Even Musk seems to think so, bragging in a SpaceX investor presentation that “we’re kind of like Union Pacific,” name-dropping the powerful 19th century rail empire.

As if often the case, Musk was speaking glibly and with no real understanding of the subject matter. In fact, the actual history of Union Pacific completely undermines the point he was trying to make.

Union Pacific was the railroad company that built the first transcontinental railroad, the tracks that connected the East and West coasts of the US for the first time back in the 1860s. Whereas Union Pacific laid track to fuel industry and mass migration across the North American prairies, Musk’s reasoning seems to go, SpaceX is creating the rockets that will allow humanity to tap the market potential of outer space.

What Musk clearly didn’t realize is that Union Pacific couldn’t have laid a single mile of track without generous taxpayer handouts.

In fact, the company was started as exactly the type of public service that he so publicly detests. Founded as a private corporation by the US government in 1862 with the express purpose of completing the transcontinental railroad, Union Pacific received millions of dollars in bonds, millions of acres of free land, as well as plenty of help from the US military in order to forcibly remove thousands of Native Americans from the railroad’s path.
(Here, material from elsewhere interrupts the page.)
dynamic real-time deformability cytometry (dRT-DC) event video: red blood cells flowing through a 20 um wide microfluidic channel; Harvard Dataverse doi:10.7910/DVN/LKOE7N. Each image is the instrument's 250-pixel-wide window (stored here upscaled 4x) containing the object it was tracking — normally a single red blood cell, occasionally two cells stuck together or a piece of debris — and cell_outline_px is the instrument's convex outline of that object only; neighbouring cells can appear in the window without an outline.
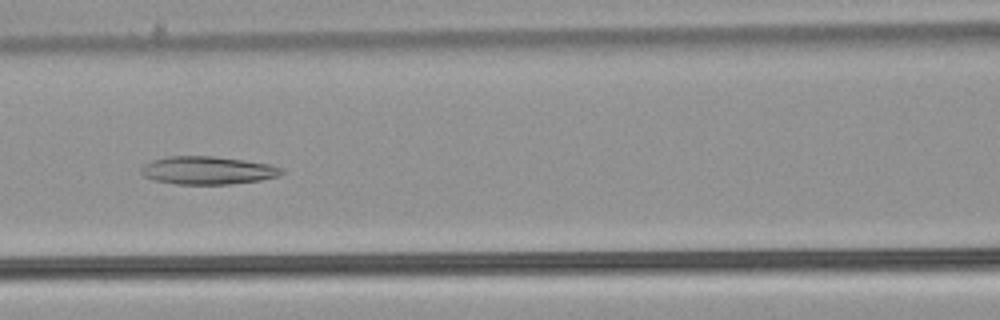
{"species": "common noctule bat (a hibernating species)", "species_latin": "Nyctalus noctula", "temperature_condition": "warm", "stored_images_in_passage": 29, "camera_frame_rate_fps": 3000, "um_per_image_px": 0.085, "animal": {"sex": "male", "body_mass_g": 21.5, "forearm_length_mm": 52.0}, "frame": {"image": 1, "passage_image": 9, "time_ms": 2.667, "image_size_px": [1000, 320], "cell_outline_px": [[284, 172], [280, 176], [260, 180], [232, 184], [176, 184], [152, 180], [144, 176], [140, 172], [140, 168], [144, 164], [152, 160], [168, 156], [212, 156], [244, 160], [268, 164], [284, 168]], "centroid_in_image_um": [17.64, 14.48], "position_along_channel_um": 149.0, "area_um2": 23.06}}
Though it was technically organized as a for-profit company, it operated more like a government-backed monopoly — so to give Musk credit, in that narrow sense his comparison to SpaceX is actually spot on.
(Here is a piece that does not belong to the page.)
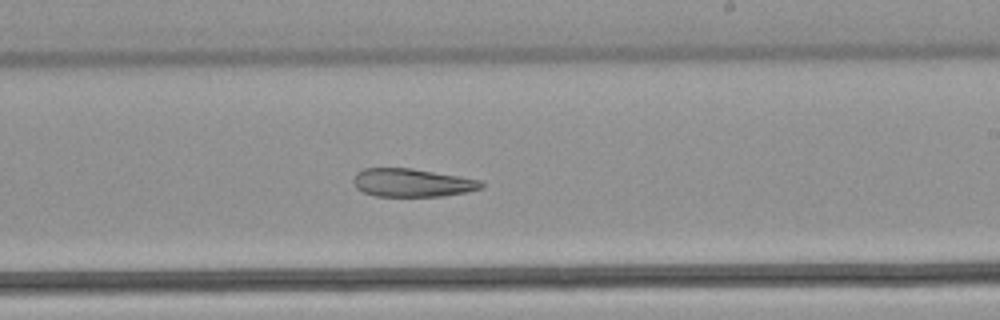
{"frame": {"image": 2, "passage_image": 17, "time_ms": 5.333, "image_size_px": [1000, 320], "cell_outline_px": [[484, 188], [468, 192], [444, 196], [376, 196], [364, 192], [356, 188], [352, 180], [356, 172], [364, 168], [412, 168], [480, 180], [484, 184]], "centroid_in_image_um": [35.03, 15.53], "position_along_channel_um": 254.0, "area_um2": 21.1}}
Musk also conveniently skipped over a little bump in 1872, an event known as the Crédit Mobilier scandal. Basically, a couple of muckraking journalists discovered that the tycoons in charge of Union Pacific had dramatically overstated the costs of the project, essentially fleecing US taxpayers for a handout while bribing members of congress to keep the gravy train running.

By the time the scheme was busted, Union Pacific’s top brass had pocketed $44 million in taxpayer money, in the ballpark of $1.2 billion today. To compare SpaceX to Union Pacific is to say that the entire project is “too big to fail” — a get-rich-quick scheme dressed up as a historic infrastructure project, subsidized by the public.